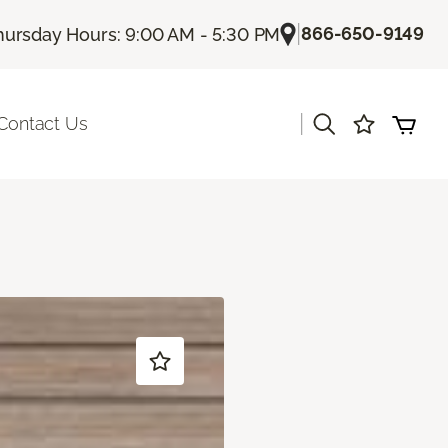
|
866-650-9149
hursday Hours: 9:00 AM - 5:30 PM
|
Contact Us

== Task prompt ==
Everything in the entries must be written out exactly; the pictures stay out.

== Reply ==
|
866-650-9149
hursday Hours: 9:00 AM - 5:30 PM
|
Contact Us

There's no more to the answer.